Esercizi scritti:
- 1) Elenca tutte le immagini con cui il brano sulla poesia descrive la Terra dopo il venir meno del senso del sacro.
- 2) Nel brano sulla poesia, per quali due autori la Storia cammina ma non va da nessuna parte?
- 3) Riprendi il brano sulla poesia dal punto in cui si interrompe e proseguilo.

Estratto del documento:
____________________

Ma cosa può significare questo incessante contenimento della discorsività – alla lettera del “correre qua e là” – della poesia, che la fa somigliare tanto a una successione di singoli frammenti che hanno bruciato le funi e gli ormeggi che li tengono legati l’uno all’altro? A mio avviso, il venir meno di ogni idea di unità del reale e l’impossibilità di cogliere una direzione, e dunque un significato, nella Storia. Quest’ultima, infatti, per Giusy Frisina, come per Pier Paolo Pasolini, cammina, ma non va da nessuna parte. Credere nel progresso è ormai un atto di volontà o un inganno steso, come un velo, sulla disperazione: il completo venir meno del senso del sacro – del mistero del reale – rende la Terra un deserto di orrore e di insignificanza, un corpo stuprato, un giardino eroso e disseccato.

____________________

Righe fornite:
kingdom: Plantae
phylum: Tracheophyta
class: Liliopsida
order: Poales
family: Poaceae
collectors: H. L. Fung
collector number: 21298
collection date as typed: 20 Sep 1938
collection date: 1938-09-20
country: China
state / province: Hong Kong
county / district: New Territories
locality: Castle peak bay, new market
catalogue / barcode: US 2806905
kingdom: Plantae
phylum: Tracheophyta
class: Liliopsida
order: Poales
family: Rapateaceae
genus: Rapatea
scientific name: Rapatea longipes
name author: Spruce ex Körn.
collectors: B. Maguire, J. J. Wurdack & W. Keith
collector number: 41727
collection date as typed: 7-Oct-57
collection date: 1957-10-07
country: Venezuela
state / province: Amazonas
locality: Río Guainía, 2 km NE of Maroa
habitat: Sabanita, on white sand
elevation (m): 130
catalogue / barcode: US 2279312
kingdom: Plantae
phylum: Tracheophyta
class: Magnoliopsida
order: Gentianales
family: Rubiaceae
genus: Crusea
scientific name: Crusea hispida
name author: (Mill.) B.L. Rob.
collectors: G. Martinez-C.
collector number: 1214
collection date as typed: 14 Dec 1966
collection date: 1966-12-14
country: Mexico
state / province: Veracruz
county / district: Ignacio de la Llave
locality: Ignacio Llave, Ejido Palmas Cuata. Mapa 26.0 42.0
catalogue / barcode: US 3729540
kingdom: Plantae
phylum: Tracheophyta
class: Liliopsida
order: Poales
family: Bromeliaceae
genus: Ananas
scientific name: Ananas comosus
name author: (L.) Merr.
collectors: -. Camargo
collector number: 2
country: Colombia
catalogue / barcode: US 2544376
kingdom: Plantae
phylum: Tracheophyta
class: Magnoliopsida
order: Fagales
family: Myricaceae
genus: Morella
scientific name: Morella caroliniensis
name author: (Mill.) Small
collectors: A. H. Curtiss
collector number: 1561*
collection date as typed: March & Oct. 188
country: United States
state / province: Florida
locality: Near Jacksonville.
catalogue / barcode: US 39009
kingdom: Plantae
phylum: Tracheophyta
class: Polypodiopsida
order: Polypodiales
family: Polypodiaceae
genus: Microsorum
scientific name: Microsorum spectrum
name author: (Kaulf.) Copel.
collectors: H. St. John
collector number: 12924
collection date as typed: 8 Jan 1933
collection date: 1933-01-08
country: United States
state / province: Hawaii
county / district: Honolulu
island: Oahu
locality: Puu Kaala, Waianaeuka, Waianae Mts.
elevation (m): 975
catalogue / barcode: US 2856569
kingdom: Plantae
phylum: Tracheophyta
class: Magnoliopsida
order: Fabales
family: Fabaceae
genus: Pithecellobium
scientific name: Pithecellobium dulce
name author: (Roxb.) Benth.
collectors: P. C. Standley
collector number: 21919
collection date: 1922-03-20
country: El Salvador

____________________

Risposte agli esercizi:
- 1)
- un deserto di orrore e di insignificanza
- un corpo stuprato
- un giardino eroso e disseccato

- 2) Per Giusy Frisina e per Pier Paolo Pasolini.

- 3)
In quest’ottica, la frequente presenza nelle poesie di “Sul confine” di elementi naturali (la luna, il cielo, il mare, il vento, le montagne, la luce, la neve, le foreste) appare tanto più lancinante quanto più lucida è la consapevolezza che anch’essi si trovano sospinti sul confine tra l’essere e il non essere, tra la Creazione e l’Apocalisse. Quando si chiede perdono, infatti, come accade nella poesia “Che la morte non sia vana” (con quel trasporto, con quella intensità), significa che la salvezza per l’uomo è oramai soltanto una scommessa, un azzardo, un dono del Cielo. Non a caso “lo squarcio / Di un mondo possibile ancora” è possibile vederlo unicamente sull’”isola che non c’era”. La poesia che segue si intitola “Luna al perigeo (alla finestra)” e apre la raccolta.            

“La Luna è una finestra sulla notte

Ora che finestra davvero

È diventata la vita

Vuoto specchio del mondo

Occhio di sole e nuvola

Sorella un po’ matrigna che sorride

Nel silenzio abissale del tempo

Quasi ragazza impudica ed ignara

Che vola oltre i numeri del giorno

E vede dopo il pianto

Come di bimbi mai stanchi alle finestre

Almeno in questa notte

Una giostra di fate

E un nuovo cielo di vita”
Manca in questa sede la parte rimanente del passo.